◆ **PROBLEM 1**:
Reproduce the passage on injury imaging below, starting with "In most cases, this" and going on through "screen minor injuries.".
◆ **PROBLEM 2**:
Pick up the passage on injury imaging where it stops and continue it.

** TEXT follows **

However, where staffing levels and resource pressures are not sufficient to support these safeguards – as is the case in many units across the country – mistakes will and do occur, meaning injuries will be missed, and patients will be placed at risk of suboptimal outcomes. 

In a similar vein, 3D imaging technologies such as MRI and CT have become the gold standardfor many orthopaedic diagnoses, but limited resources and long imaging waiting lists mean most UK clinicians rely on X-rays, which may not show all fractures in the first instance.

NICEs own Resource Impact Report acknowledges that there are resource implications of implementing its guidelines, stating that “the use of MRI/CT as first-line imaging in suspected spinal injuries will place demands on an already limited resource” (Section 3.2.2). It also states that “there will be additional cost implications to provide this service out of hours” (Section 3.3.5) and that “while national guidelines support immediate reporting, in practice, this process is often delayed.”

In most cases, this will simply mean a few additional days of pain and delayed treatment for patients, but for others, getting it wrong can have life-changing consequences.

So, how do we square the circle of increasing patient demand and overstretched resources to provide the best service possible for patients without breaking ED budgets?

A technological solution: Next-generation imaging

One answer lies in investing in new imaging technologies that help non-radiologists more effectively diagnose and screen minor injuries.

** End of TEXT **
** EXTRACTED ENTRIES follows **

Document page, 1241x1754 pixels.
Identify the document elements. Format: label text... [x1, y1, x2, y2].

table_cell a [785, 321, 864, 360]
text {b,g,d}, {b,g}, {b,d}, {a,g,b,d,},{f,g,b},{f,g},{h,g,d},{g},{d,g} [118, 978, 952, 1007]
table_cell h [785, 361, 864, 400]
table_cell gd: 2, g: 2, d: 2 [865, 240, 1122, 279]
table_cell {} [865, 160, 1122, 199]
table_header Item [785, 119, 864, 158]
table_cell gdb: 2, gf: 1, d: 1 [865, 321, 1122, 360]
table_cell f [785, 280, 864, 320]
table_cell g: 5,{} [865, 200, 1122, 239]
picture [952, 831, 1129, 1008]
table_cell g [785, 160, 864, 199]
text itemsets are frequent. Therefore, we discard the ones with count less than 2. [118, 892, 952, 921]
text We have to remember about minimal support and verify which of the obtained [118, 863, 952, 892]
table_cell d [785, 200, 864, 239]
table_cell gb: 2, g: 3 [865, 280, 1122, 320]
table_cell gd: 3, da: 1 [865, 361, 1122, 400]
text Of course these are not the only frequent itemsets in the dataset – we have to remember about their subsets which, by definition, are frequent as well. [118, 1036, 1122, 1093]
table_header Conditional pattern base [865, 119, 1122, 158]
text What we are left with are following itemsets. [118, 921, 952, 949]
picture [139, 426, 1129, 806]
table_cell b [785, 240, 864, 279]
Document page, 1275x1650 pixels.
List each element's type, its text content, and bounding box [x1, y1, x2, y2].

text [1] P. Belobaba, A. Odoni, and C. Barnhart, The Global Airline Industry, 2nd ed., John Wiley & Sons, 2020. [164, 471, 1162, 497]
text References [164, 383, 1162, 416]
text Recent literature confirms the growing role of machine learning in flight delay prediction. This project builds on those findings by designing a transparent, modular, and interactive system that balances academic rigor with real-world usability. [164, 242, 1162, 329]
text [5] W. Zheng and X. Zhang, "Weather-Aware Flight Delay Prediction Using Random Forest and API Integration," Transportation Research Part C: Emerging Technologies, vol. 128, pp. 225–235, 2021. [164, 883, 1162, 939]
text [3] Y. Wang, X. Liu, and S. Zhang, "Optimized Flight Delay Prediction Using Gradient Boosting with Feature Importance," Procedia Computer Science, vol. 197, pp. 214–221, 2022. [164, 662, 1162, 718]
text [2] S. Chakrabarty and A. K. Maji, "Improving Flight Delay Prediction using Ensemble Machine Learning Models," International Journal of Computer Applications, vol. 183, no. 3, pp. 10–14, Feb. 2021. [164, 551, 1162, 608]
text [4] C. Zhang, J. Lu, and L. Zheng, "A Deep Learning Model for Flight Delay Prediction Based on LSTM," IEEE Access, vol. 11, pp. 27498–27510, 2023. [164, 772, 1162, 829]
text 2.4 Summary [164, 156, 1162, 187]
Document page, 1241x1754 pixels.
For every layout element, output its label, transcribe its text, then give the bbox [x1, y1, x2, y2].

** End of EXTRACTED ENTRIES **

◆ **REPLY 1**:
In most cases, this will simply mean a few additional days of pain and delayed treatment for patients, but for others, getting it wrong can have life-changing consequences.

So, how do we square the circle of increasing patient demand and overstretched resources to provide the best service possible for patients without breaking ED budgets?

A technological solution: Next-generation imaging

One answer lies in investing in new imaging technologies that help non-radiologists more effectively diagnose and screen minor injuries.

◆ **REPLY 2**:
Both NICE and Royal College of Emergency Medicine guidelines highlight the importance of ‘right imaging, right place, right time’ diagnostics and the greater use of new imaging technologies, which offers real potential to improve patient outcomes cost-effectively.  

For examples, one such innovation, Adaptix 3D X-ray, uses a miniaturised Flat Panel X-ray source combined with an image reconstruction algorithm (developed in partnership with the University of Oxford), to provide 3D orthopaedic imaging at a cost and radiation dose similar to existing 2D X-ray systems. Its Flat-Panel array emits X-rays covering many different angles, allowing depth information to be derived and presented in DICOM format but unlike other Digital Tomosynthesis (DT) systems that can experience difficulties localising some structures due to limited depth resolution, the Adaptix system ‘sweeps’ in two dimensions, allowing enhanced ‘Z’ resolution, improving image resolution. 

This delivers several benefits for clinicians, including enhanced diagnostic confidence and a reduced need to refer patients for expensive MRI or CT imaging.

Weighing just 15kg and measuring 15 x 11cm, the smaller size of next-generation imaging technology also means 3D imaging can be obtained more easily at the point of patient care – be that in the waiting room, by the patient’s bedside or even in an ambulance or community setting – reducing the need to move patients around the hospital and even preventing unnecessary admissions.

With quicker image acquisition times—just 5-10 seconds to take the images and the same again for full image reconstruction—clinicians can also review images in almost real time, allowing faster diagnosis and treatment and reduced waiting times.

This accelerated workflow not only reduces costs but also improves patient care, reducing the risk of misdiagnosis by making 3D imaging more accessible and reducing the need to move patients around the hospital, which can potentially make injuries worse and increase cross-infection risks.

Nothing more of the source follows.